GNOME Bugzilla – Bug 737752
rtsp-client: crash when cleaning up session
Last modified: 2014-10-24 19:43:34 UTC
If the client watch is being destroyed and client_watch_notify is called while client_session_removed (via gst_rtsp_session_pool_cleanup) is also being called we might end with a crash.
This is because client_watch_notify is called just after everything in the watch has been freed (mutex, etc.) in gst_rtsp_source_finalize (gstrtspconnection.c). If client_session_removed is executed just at that time client->watch might still have a valid pointer but its internal data might be invalid.
This is the error:
GLib (gthread-posix.c): Unexpected error from C library during 'pthread_mutex_lock': Invalid argument. Aborting.
And this is the backtrace:
(Thread 0x7fcbd24e5700 (LWP 36192))
Created attachment 287546 [details] [review]
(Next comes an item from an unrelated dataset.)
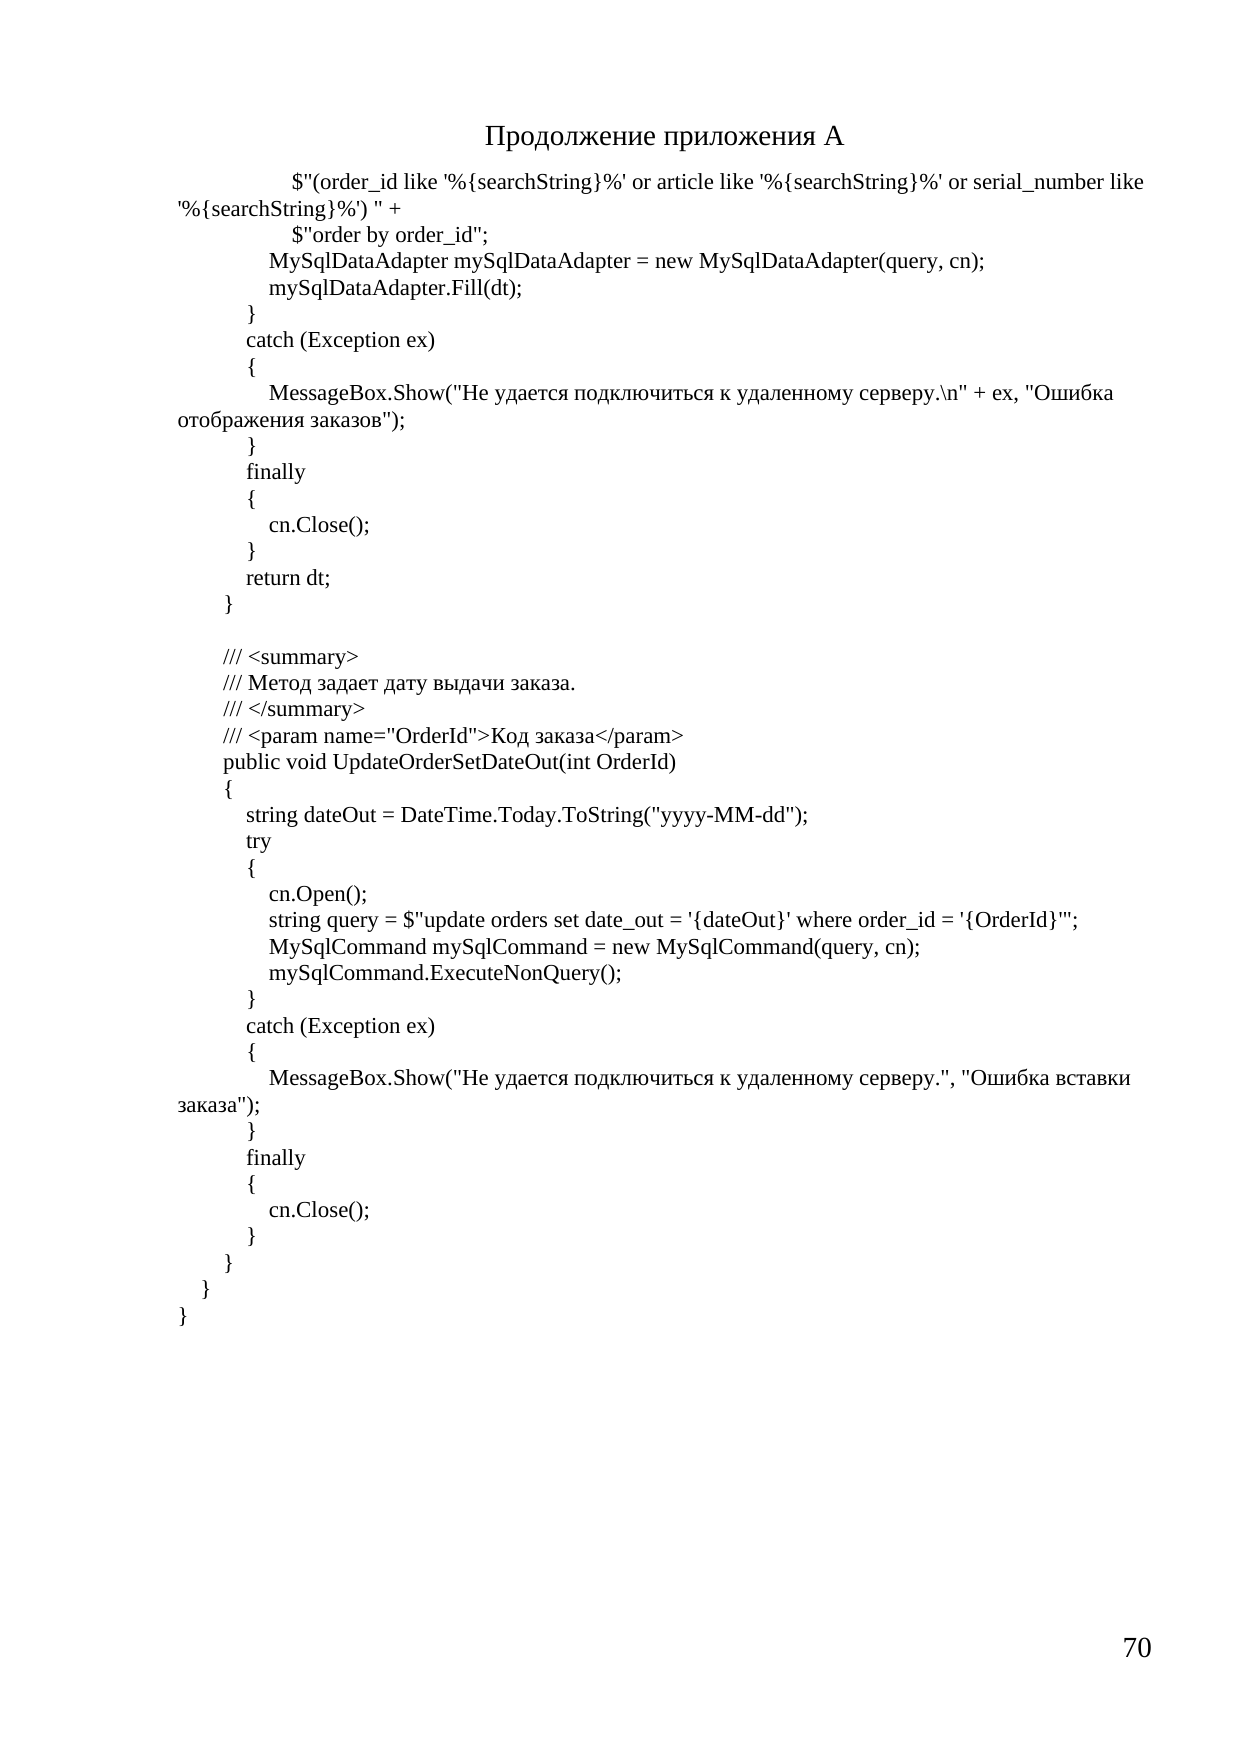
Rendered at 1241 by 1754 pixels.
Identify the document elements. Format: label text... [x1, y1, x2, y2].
rtspconnection: call notify before releasing watch resources
This is a first attempt to fix this. It is a patch for gstrtspconnection.c (gst-plugins-base).
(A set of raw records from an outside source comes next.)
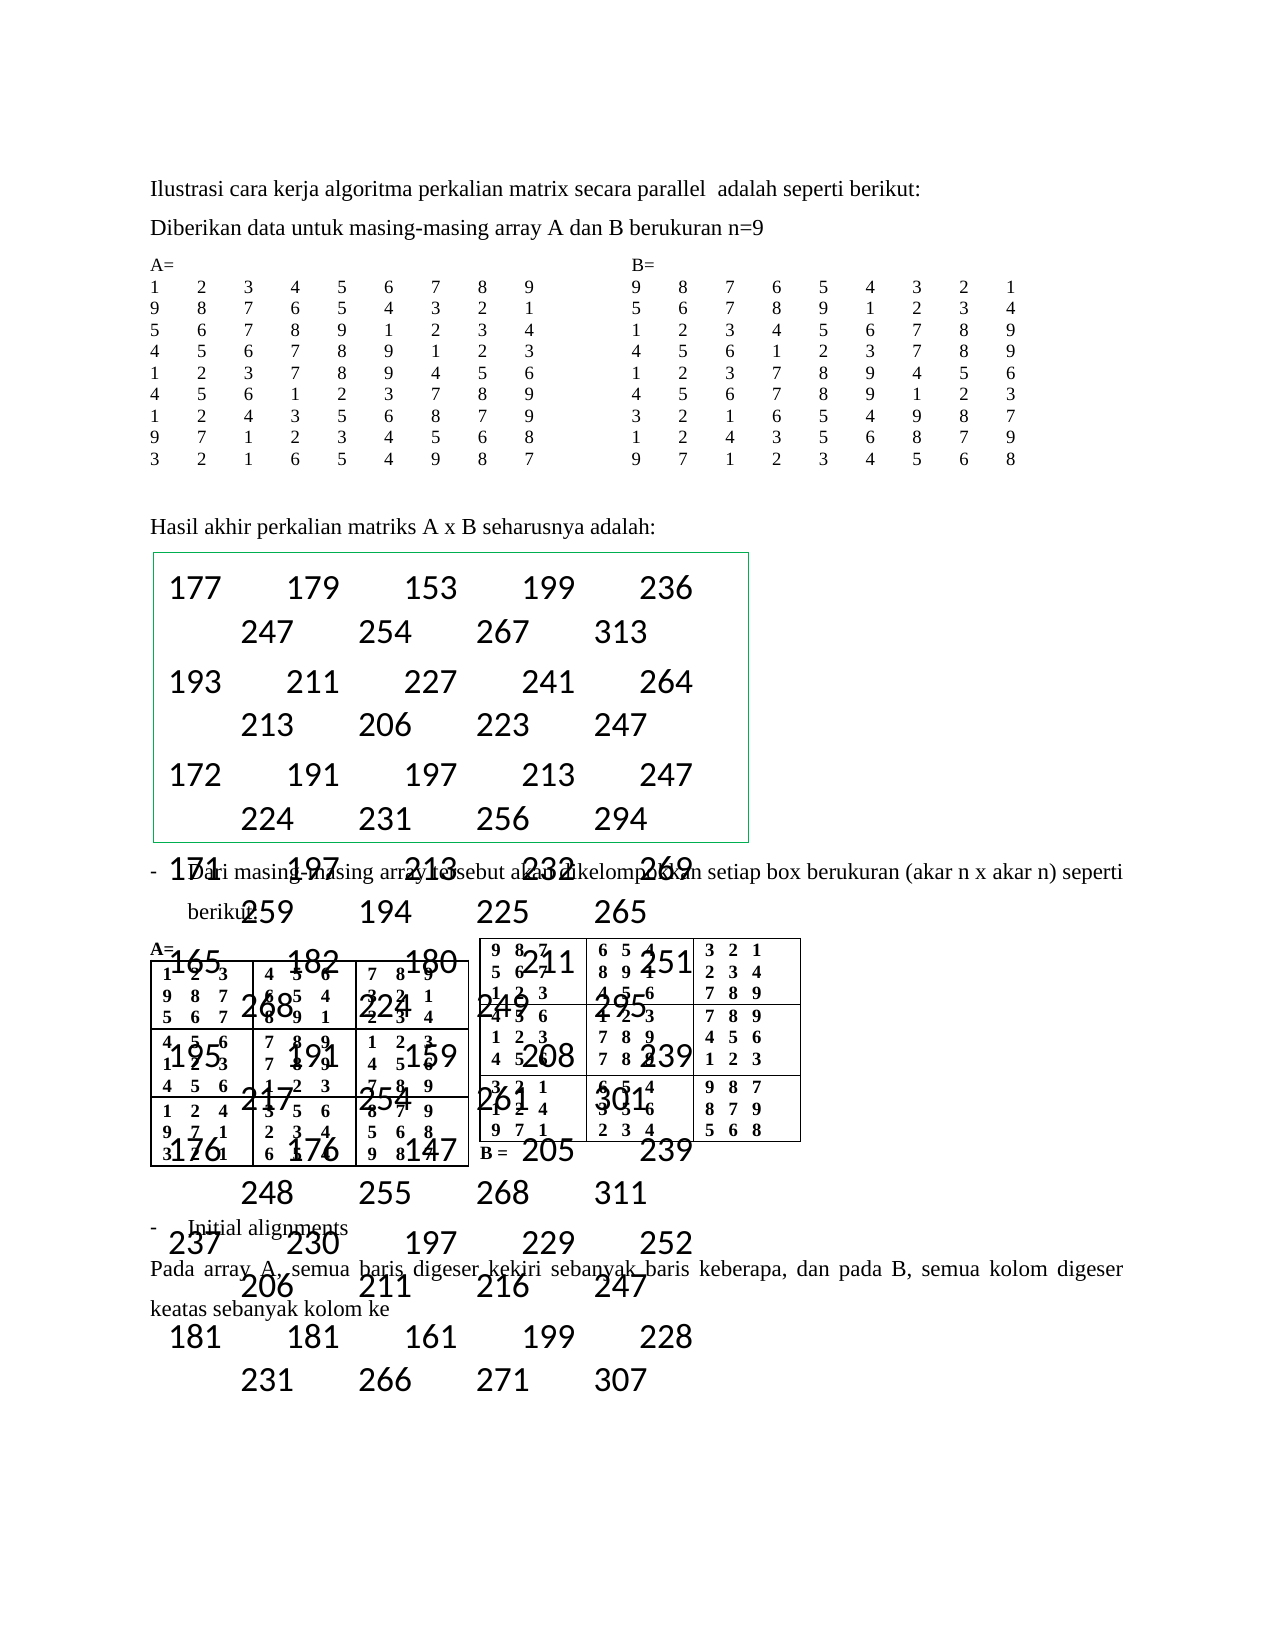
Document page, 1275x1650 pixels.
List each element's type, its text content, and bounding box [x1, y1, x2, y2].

text Pada array A, semua baris digeser kekiri sebanyak baris keberapa, dan pada B, semua kolom digeser keatas sebanyak kolom ke [150, 1255, 1125, 1321]
table_header A= [139, 938, 469, 1213]
text Hasil akhir perkalian matriks A x B seharusnya adalah: [150, 513, 1125, 539]
text Diberikan data untuk masing-masing array A dan B berukuran n=9 [150, 214, 1125, 241]
table_header A= 1 2 3 4 5 6 7 8 9 9 8 7 6 5 4 3 2 1 5 6 7 8 9 1 2 3 4 4 5 6 7 8 9 1 2 3 1 2 3 7 8 9 4 5 6 4 5 6 1 2 3 7 8 9 1 2 4 3 5 6 8 7 9 9 7 1 2 3 4 5 6 8 3 2 1 6 5 4 9 8 7 [139, 254, 620, 469]
text Ilustrasi cara kerja algoritma perkalian matrix secara parallel adalah seperti berikut: [150, 175, 1125, 201]
list Initial alignments [150, 1213, 1125, 1241]
table_header B = [469, 938, 825, 1213]
list Dari masing-masing array tersebut akan dikelompokkan setiap box berukuran (akar n x akar n) seperti berikut: [150, 857, 1125, 925]
table_header B= 9 8 7 6 5 4 3 2 1 5 6 7 8 9 1 2 3 4 1 2 3 4 5 6 7 8 9 4 5 6 1 2 3 7 8 9 1 2 3 7 8 9 4 5 6 4 5 6 7 8 9 1 2 3 3 2 1 6 5 4 9 8 7 1 2 4 3 5 6 8 7 9 9 7 1 2 3 4 5 6 8 [620, 254, 1101, 469]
If we call the watch notify function before releasing the watch resources in gst_rtsp_source_finalize, the notify callback can lock and set priv->watch to NULL so other functions can finish properly.
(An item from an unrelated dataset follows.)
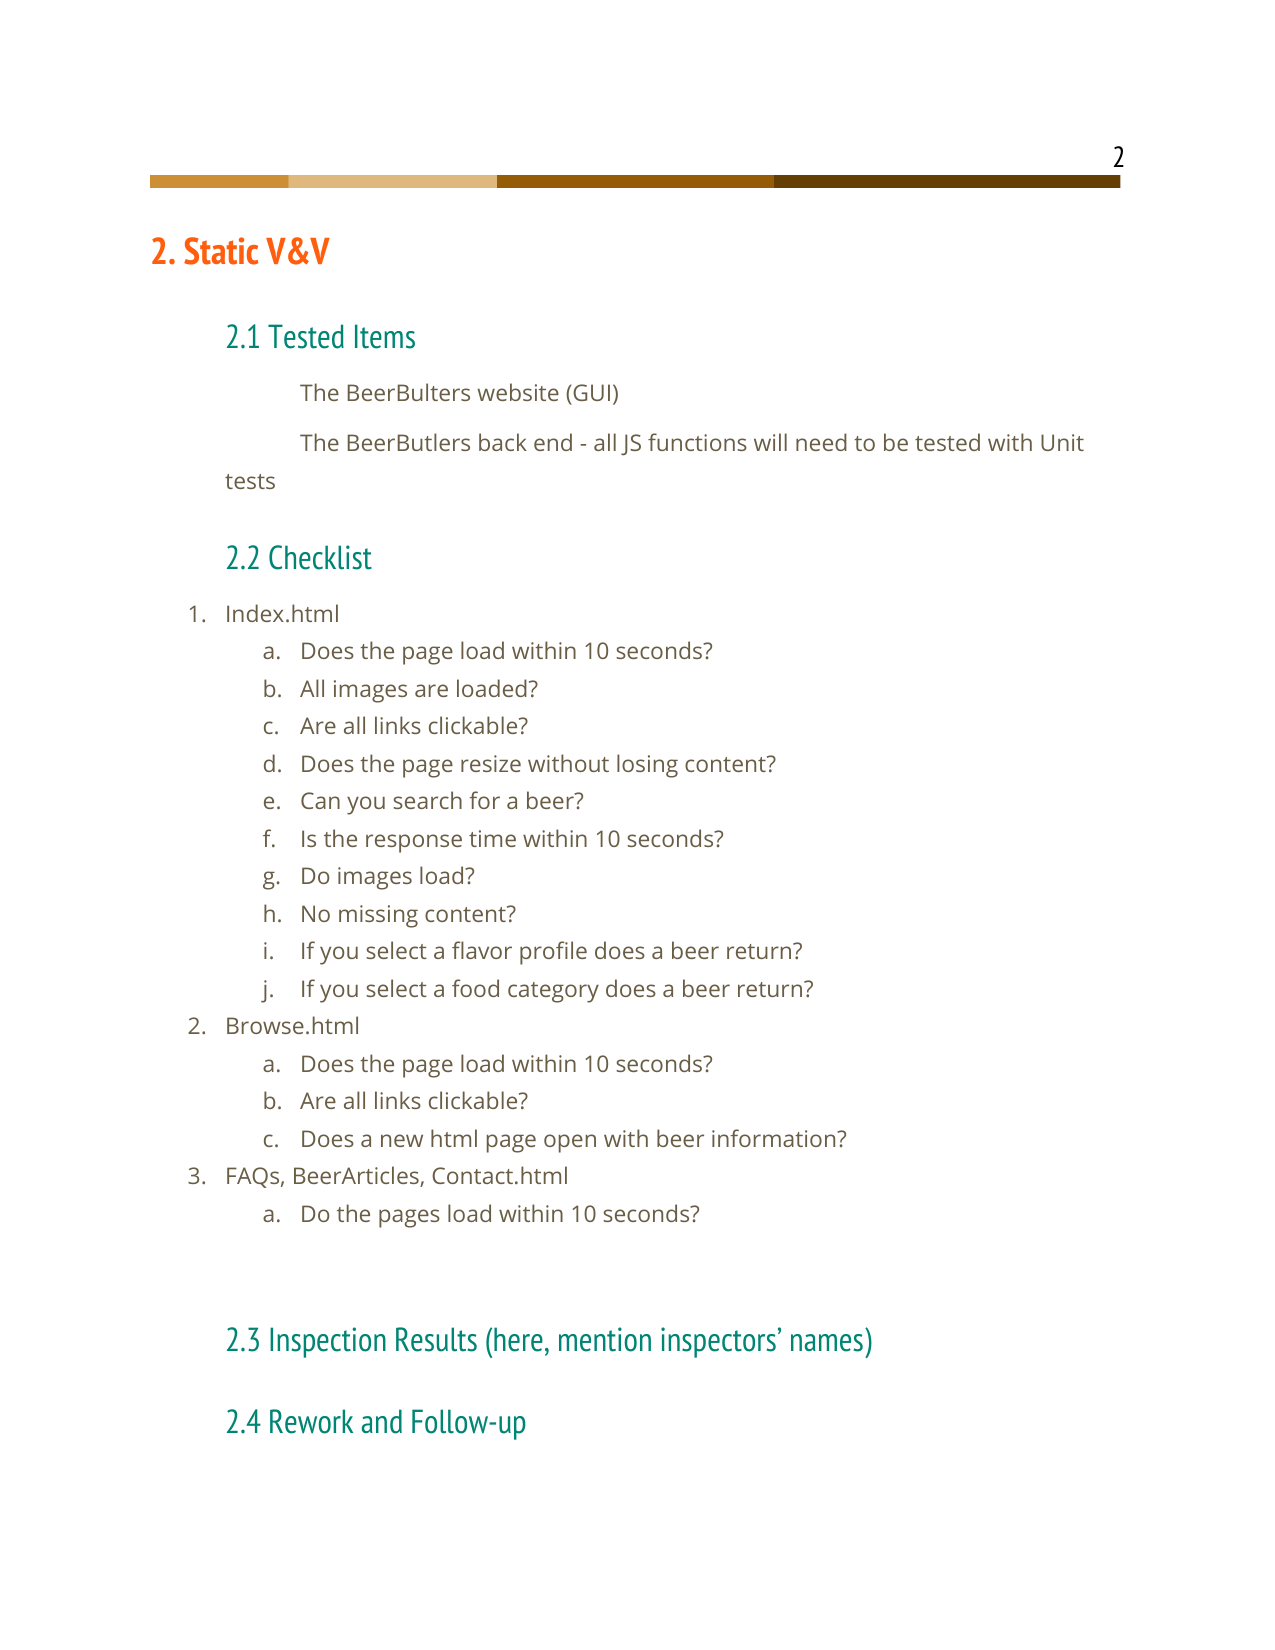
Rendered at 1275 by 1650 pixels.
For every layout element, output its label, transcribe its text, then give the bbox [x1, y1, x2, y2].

In the particular case of this bug, this is what would happen (with this patch):
client_session_removed is called with or without priv->watch==NULL. If not NULL, watch backlog will be set with watch being valid. It is valid because client_watch_notify might have been executing at the same time but is blocked in the client lock (notify hasn't finished, so watch resources are still valid).
I have to say that I'm not fully sure about this one. It seems to me, someone should keep a reference to the watch, but I don't see who or how.
With patch from bug 737690 I could run my test for more than 12 hours. The test consists of 6 clients connecting to different streams each one and disconnecting after a few random seconds and reconnecting. After the 12 hours more than 70000 connections/disconnections succeeded but I ended up with this crash. Let's see if I can go a bit further with patch in comment 1.
(In reply to comment #2)
> With patch from bug 737690 I could run my test for more than 12 hours. The test
> consists of 6 clients connecting to different streams each one and
> disconnecting after a few random seconds and reconnecting. After the 12 hours
> more than 70000 connections/disconnections succeeded but I ended up with this
> crash. Let's see if I can go a bit further with patch in comment 1.
Sorry, that is 6 streams and 3 clients per stream. So 18 clients in total connecting and disconnecting randomly. Streams have media sharing enabled.
With patch in comment 1 and using queue instead of multiqueue (see bug 737794). The server has been running flawlessly after 20 hours and ~100k connections/disconnections.
Author: Aleix Conchillo Flaqué <email@example.com>
Date: Wed Oct 1 15:04:09 2014 -0700
rtspconnection: call watch notify before freeing any watch resources
This gives control to the notify function allowing it to finish other
watch related functionality.